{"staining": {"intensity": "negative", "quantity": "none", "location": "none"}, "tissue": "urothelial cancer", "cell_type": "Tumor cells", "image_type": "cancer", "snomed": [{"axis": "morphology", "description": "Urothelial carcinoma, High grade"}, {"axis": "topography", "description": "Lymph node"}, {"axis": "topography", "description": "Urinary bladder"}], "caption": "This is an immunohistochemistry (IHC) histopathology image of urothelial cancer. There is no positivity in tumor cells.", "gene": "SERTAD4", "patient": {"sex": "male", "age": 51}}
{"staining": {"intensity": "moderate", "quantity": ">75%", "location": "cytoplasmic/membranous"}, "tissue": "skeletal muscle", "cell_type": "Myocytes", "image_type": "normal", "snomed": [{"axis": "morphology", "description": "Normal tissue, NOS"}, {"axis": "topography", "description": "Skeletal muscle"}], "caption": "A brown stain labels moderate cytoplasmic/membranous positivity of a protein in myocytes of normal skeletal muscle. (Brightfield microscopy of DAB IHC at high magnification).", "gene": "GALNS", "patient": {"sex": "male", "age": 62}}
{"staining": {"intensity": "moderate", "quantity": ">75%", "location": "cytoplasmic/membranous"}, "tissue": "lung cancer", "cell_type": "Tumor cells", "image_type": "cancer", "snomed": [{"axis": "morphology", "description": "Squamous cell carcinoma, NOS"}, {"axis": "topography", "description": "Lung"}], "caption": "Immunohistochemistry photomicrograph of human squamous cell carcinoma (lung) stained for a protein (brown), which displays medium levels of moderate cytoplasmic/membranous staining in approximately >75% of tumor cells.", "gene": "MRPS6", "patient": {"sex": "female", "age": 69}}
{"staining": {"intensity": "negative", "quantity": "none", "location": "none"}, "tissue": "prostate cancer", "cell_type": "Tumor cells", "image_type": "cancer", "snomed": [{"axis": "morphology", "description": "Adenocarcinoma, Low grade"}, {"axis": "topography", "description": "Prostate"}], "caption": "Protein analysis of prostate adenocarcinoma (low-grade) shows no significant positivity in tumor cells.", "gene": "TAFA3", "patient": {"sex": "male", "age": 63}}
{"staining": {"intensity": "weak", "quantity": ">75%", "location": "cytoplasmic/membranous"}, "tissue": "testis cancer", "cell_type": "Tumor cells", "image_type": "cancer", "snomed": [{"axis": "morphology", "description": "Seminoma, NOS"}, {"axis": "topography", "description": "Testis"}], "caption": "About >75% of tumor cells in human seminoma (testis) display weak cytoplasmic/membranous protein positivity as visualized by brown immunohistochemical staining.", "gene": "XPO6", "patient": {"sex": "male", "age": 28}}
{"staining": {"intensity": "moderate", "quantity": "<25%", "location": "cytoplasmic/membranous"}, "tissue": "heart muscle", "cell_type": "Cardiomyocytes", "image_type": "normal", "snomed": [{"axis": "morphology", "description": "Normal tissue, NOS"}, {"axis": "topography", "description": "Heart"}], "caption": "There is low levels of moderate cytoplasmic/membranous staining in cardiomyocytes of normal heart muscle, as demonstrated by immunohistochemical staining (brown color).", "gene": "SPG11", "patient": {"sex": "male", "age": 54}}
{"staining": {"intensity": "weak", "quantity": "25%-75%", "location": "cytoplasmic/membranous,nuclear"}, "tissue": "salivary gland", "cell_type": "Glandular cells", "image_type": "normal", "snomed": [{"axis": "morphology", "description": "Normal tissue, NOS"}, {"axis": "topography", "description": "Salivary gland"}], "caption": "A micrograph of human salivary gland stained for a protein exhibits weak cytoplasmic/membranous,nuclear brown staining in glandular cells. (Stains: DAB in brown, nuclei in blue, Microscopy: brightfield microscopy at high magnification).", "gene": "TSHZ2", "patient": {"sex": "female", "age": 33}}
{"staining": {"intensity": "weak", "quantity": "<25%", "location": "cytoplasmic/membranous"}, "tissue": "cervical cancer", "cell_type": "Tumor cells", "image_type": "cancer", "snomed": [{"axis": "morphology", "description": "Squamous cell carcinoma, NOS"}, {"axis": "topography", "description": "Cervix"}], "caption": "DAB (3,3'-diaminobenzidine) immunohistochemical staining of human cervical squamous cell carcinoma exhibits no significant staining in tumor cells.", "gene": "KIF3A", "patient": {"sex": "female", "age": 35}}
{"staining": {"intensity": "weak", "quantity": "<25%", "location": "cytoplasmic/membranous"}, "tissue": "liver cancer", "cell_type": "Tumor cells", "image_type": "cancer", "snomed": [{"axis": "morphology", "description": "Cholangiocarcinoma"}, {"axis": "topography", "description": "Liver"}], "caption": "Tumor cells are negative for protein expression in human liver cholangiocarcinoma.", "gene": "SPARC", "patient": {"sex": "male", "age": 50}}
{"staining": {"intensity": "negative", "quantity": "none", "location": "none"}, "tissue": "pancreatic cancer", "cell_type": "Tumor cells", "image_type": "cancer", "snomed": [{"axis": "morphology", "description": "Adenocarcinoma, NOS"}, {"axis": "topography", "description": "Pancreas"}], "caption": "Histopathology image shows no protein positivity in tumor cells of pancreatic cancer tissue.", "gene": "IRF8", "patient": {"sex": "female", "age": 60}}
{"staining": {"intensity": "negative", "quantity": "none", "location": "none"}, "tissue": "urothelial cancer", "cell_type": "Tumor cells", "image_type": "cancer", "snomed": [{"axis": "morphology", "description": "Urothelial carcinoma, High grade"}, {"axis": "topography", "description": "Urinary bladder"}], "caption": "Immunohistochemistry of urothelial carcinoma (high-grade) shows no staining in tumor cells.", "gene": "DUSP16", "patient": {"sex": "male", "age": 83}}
◆ ◆ ◆ ◆ ◆
WHAT THE EXERCISE ASKS
In the listing above, the lines from the one containing "cells are negative" through the one containing "image shows no" must be set down exactly, with no other lines.

RESPONSE BELOW
{"staining": {"intensity": "weak", "quantity": "<25%", "location": "cytoplasmic/membranous"}, "tissue": "liver cancer", "cell_type": "Tumor cells", "image_type": "cancer", "snomed": [{"axis": "morphology", "description": "Cholangiocarcinoma"}, {"axis": "topography", "description": "Liver"}], "caption": "Tumor cells are negative for protein expression in human liver cholangiocarcinoma.", "gene": "SPARC", "patient": {"sex": "male", "age": 50}}
{"staining": {"intensity": "negative", "quantity": "none", "location": "none"}, "tissue": "pancreatic cancer", "cell_type": "Tumor cells", "image_type": "cancer", "snomed": [{"axis": "morphology", "description": "Adenocarcinoma, NOS"}, {"axis": "topography", "description": "Pancreas"}], "caption": "Histopathology image shows no protein positivity in tumor cells of pancreatic cancer tissue.", "gene": "IRF8", "patient": {"sex": "female", "age": 60}}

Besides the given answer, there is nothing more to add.